## The task
Convert every line of the items below into a numbered list, skipping blank lines and leaving out the pictures.

(Beginning of Source data)

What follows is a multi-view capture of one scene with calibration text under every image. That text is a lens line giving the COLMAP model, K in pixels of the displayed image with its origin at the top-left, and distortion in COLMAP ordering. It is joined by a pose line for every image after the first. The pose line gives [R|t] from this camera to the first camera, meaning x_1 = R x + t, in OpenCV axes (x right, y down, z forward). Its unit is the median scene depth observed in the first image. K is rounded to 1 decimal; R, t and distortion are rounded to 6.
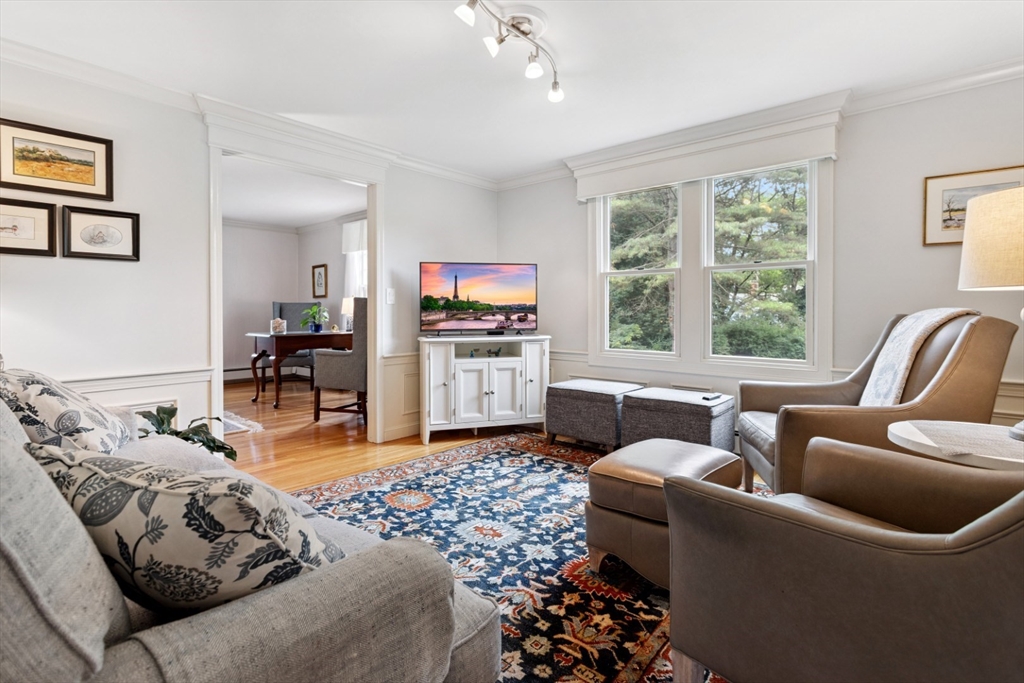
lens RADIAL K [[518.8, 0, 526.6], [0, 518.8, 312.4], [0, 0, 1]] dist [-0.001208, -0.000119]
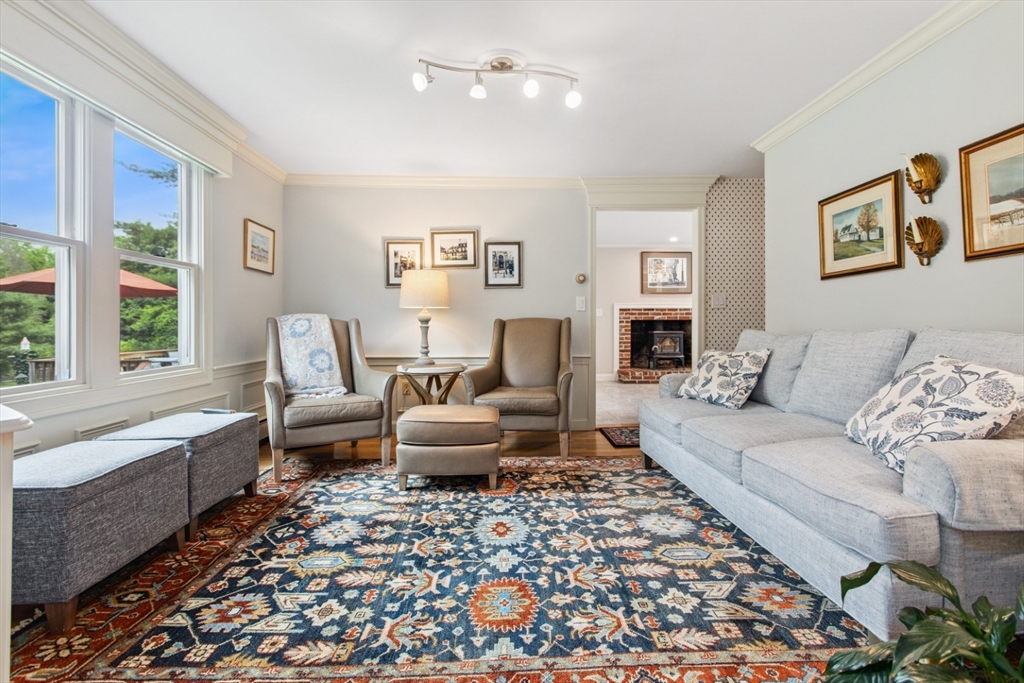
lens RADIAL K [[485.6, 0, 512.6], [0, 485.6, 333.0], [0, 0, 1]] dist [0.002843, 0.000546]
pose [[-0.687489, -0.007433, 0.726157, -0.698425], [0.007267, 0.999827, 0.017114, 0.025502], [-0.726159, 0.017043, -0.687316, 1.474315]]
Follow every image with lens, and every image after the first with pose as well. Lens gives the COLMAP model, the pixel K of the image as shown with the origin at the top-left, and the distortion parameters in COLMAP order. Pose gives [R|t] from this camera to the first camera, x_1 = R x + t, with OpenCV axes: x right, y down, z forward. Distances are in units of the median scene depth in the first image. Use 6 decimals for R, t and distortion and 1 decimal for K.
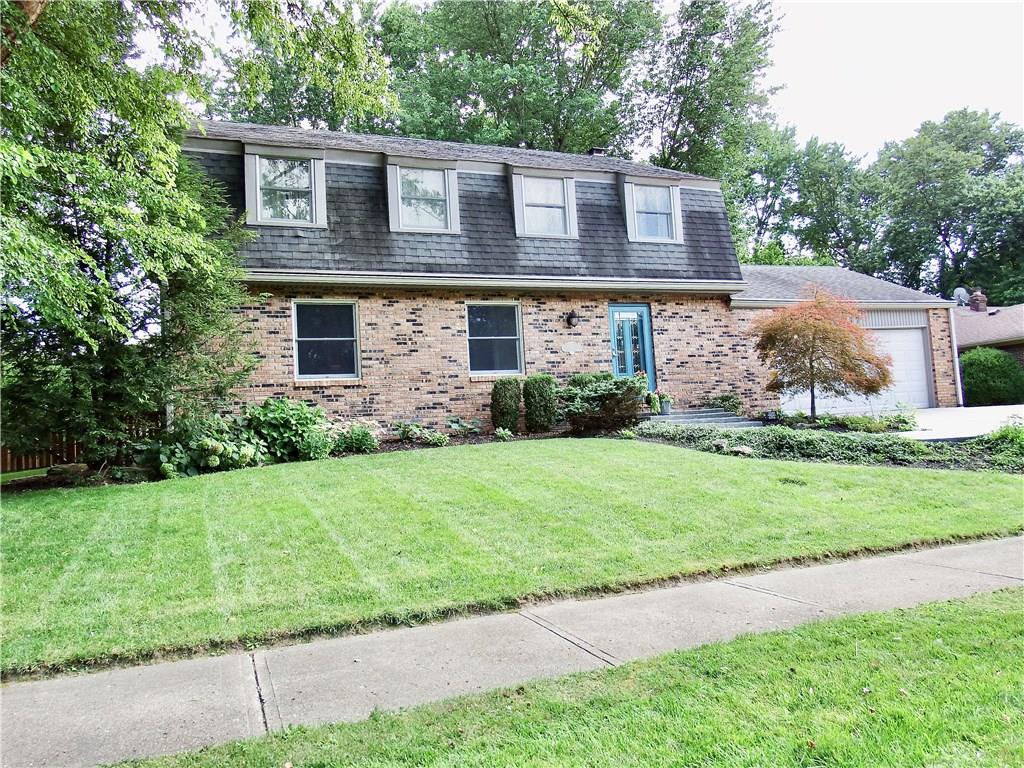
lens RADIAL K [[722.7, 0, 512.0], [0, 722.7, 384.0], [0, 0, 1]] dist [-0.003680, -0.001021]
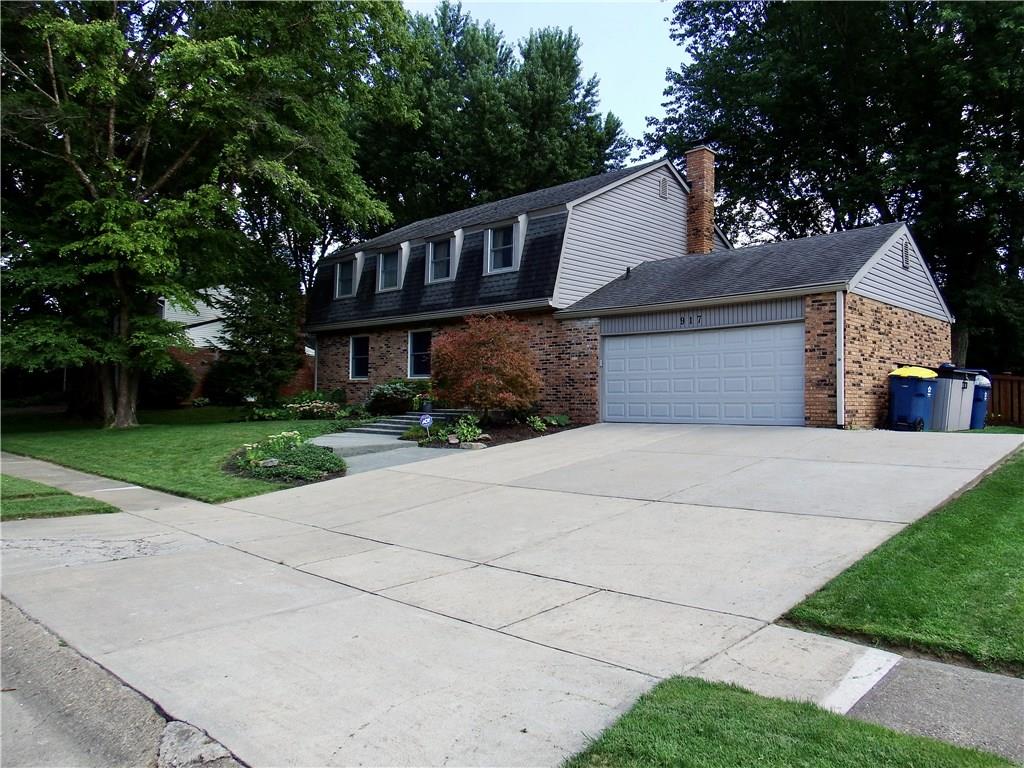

(End of Source data)

## Response box
1. What follows is a multi-view capture of one scene with calibration text under every image. That text is a lens line giving the COLMAP model, K in pixels of the displayed image with its origin at the top-left, and distortion in COLMAP ordering. It is joined by a pose line for every image after the first. The pose line gives [R|t] from this camera to the first camera, meaning x_1 = R x + t, in OpenCV axes (x right, y down, z forward). Its unit is the median scene depth observed in the first image. K is rounded to 1 decimal; R, t and distortion are rounded to 6.
2. lens RADIAL K [[518.8, 0, 526.6], [0, 518.8, 312.4], [0, 0, 1]] dist [-0.001208, -0.000119]
3. lens RADIAL K [[485.6, 0, 512.6], [0, 485.6, 333.0], [0, 0, 1]] dist [0.002843, 0.000546]
4. pose [[-0.687489, -0.007433, 0.726157, -0.698425], [0.007267, 0.999827, 0.017114, 0.025502], [-0.726159, 0.017043, -0.687316, 1.474315]]
5. Follow every image with lens, and every image after the first with pose as well. Lens gives the COLMAP model, the pixel K of the image as shown with the origin at the top-left, and the distortion parameters in COLMAP order. Pose gives [R|t] from this camera to the first camera, x_1 = R x + t, with OpenCV axes: x right, y down, z forward. Distances are in units of the median scene depth in the first image. Use 6 decimals for R, t and distortion and 1 decimal for K.
6. lens RADIAL K [[722.7, 0, 512.0], [0, 722.7, 384.0], [0, 0, 1]] dist [-0.003680, -0.001021]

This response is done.